## [Task instructions]
Which lines of the records contain the word "original"? Show each of them.

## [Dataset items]
++++++++++++++++++++
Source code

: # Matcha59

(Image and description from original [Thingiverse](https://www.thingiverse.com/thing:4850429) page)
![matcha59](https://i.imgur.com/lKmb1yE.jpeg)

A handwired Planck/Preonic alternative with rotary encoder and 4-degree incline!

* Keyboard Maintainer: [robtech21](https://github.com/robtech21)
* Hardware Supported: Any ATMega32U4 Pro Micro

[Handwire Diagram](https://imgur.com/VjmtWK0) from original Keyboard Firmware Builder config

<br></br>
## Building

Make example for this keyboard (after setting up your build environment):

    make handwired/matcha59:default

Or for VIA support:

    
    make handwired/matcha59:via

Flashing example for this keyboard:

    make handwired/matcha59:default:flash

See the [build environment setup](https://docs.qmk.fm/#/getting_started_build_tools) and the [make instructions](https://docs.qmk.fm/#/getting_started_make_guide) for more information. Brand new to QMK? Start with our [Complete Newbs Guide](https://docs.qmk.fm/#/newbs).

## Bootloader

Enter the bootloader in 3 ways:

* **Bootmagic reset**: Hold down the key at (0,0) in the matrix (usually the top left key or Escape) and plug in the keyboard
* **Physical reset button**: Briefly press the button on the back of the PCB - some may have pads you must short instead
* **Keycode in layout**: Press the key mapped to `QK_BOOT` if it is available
++++++++++++++++++++
## [Solution to this exercise]
(Image and description from original [Thingiverse](https://www.thingiverse.com/thing:4850429) page)
[Handwire Diagram](https://imgur.com/VjmtWK0) from original Keyboard Firmware Builder config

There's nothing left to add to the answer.